Parents of preemies have the obvious fears of their little one getting sick and ending up back in the hospital, and there are things we can do to mitigate that risk. We can have hand sanitizer in every room, leave our shoes at the door, avoid crowded places, and ask that visitors wait until spring to be introduced to the newest little miracle in the family. But there were other fears as well, fears that nobody told me about and I had not prepared for.
For example, were we protecting our preemie to the detriment of our daughter? Would she begin to resent the new rule of no wintertime playdates or birthday parties? There was the fear of offending loved ones who wanted to bring a casserole for the new family of four but wouldn’t be invited in for a baby snuggle. I struggled with the fear of being labeled “crazy” or “over-protective” because of the lengths we were going to in limiting germ exposure. I was faced with fears over the strain this isolation would place on friendships, would I still receive these social invitations after 4-6 months of declining? Am I alienating the people in our lives who have been there for us steadfastly through the NICU portion of this journey? These were just of a few of the fears and anxieties that would plague me during those quiet, middle of the night feeds.

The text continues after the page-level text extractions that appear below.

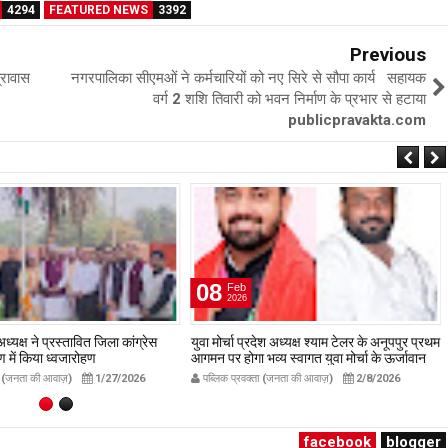
4294
FEATURED NEWS
3392
Previous
्रावास
नगरपालिका सीएमओं ने कर्मचारियों को नए सिरे से सौपा कार्य सहायक
वर्ग 2 शशि तिवारी को भवन निर्माण के प्रभार से हटाया
publicpravakta.com
08
Feb
2026
ध्यक्ष ने प्रस्तावित जिला कांग्रेस
युवा मोर्चा प्रदेश अध्यक्ष श्याम टेलर के अनूपपुर प्रथम
गण में किया ध्वजारोहण
आगमन पर होगा भव्य स्वागत युवा मोर्चा के ऊर्जावान
avakta.com
जिला मंत्री प्रदीप मिश्रा ने सभी युवाओं से सहभागिता
ता (जनता की आवाज़)
1/27/2026
पब्लिक प्रवक्ता (जनता की आवाज़)
2/8/2026
की अपील publicpravakta.com
facebook
blogger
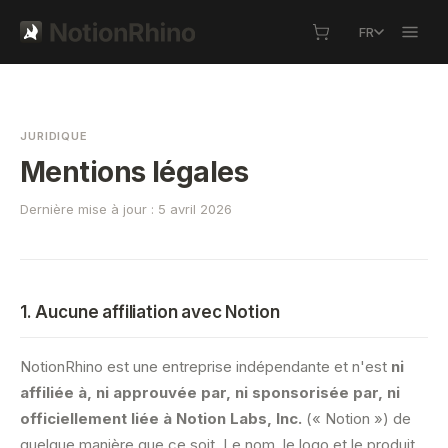
FR
JURIDIQUE
Mentions légales
Dernière mise à jour : 5 avril 2026
1. Aucune affiliation avec Notion
NotionRhino est une entreprise indépendante et n'est
ni
affiliée à, ni approuvée par, ni sponsorisée par, ni
officiellement liée à Notion Labs, Inc.
(« Notion ») de
quelque manière que ce soit. Le nom, le logo et le produit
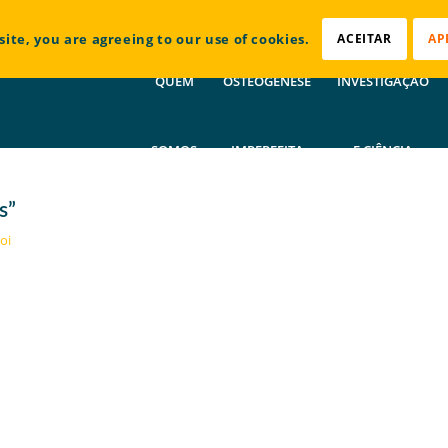
site, you are agreeing to our use of cookies.
ACEITAR
AP
QUEM
OSTEOGÉNESE
INVESTIGAÇÃO
SOMOS
IMPERFEITA
E CIÊNCIA
s”
oi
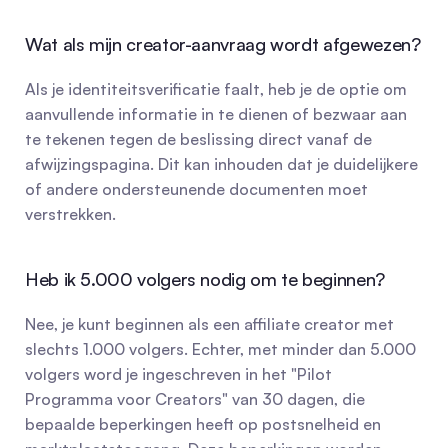
Wat als mijn creator-aanvraag wordt afgewezen?
Als je identiteitsverificatie faalt, heb je de optie om 
aanvullende informatie in te dienen of bezwaar aan 
te tekenen tegen de beslissing direct vanaf de 
afwijzingspagina. Dit kan inhouden dat je duidelijkere 
of andere ondersteunende documenten moet 
verstrekken.
Heb ik 5.000 volgers nodig om te beginnen?
Nee, je kunt beginnen als een affiliate creator met 
slechts 1.000 volgers. Echter, met minder dan 5.000 
volgers word je ingeschreven in het "Pilot 
Programma voor Creators" van 30 dagen, die 
bepaalde beperkingen heeft op postsnelheid en 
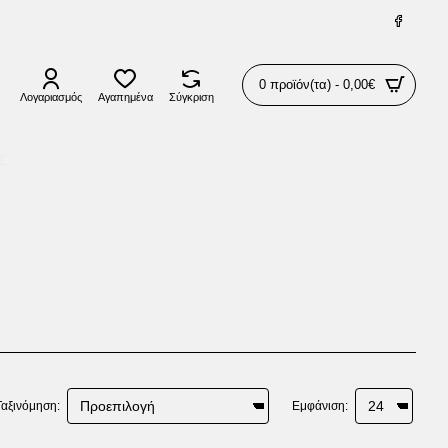
0 προϊόν(τα) - 0,00€
Λογαριασμός
Αγαπημένα
Σύγκριση
Σ
Ταξινόμηση:
Εμφάνιση:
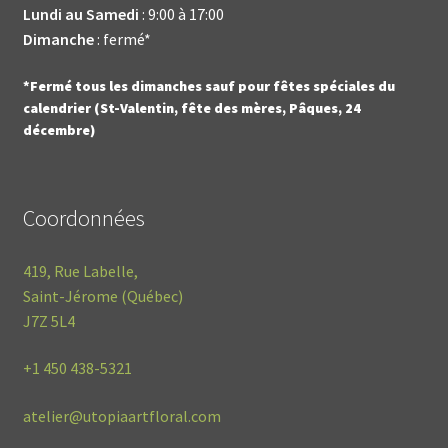
Lundi au Samedi
: 9:00 à 17:00
Dimanche
: fermé*
*Fermé tous les dimanches sauf pour fêtes spéciales du
calendrier (St-Valentin, fête des mères, Pâques, 24
décembre)
Coordonnées
419, Rue Labelle,
Saint-Jérome (Québec)
J7Z 5L4
+1
450 438-5321
atelier@utopiaartfloral.com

I remember having conversations with a dear friend, also a micro-preemie mother in flu isolation, each of us encouraging the other that we are doing the right things. I could say out loud to her that she didn’t have to compromise her boundaries for others’ feelings, and that she didn’t owe anyone an explanation, then hang up the phone and worry over those same things. Logically I knew that we were doing what we felt we needed to do, but we all know that logic doesn’t always live in our emotional minds. I had to find my Mama Bear Voice and learn how to use it, without hesitation or fear. I had to learn to let go of the concern I had over what others thought and go to bed each night knowing I was doing my best for my family. And at the end of that first isolation period, when we reluctantly re-entered the world with our boy, I found that our family was, of course, still in our corner. The friends that had loved us so fiercely before, still did. The joy of meeting our newest family member wasn’t lessened by the time we spent holed up in our home. And that Mama Bear Voice I had to find has sure come in handy as we’ve travelled this rocky prematurity path the last three years.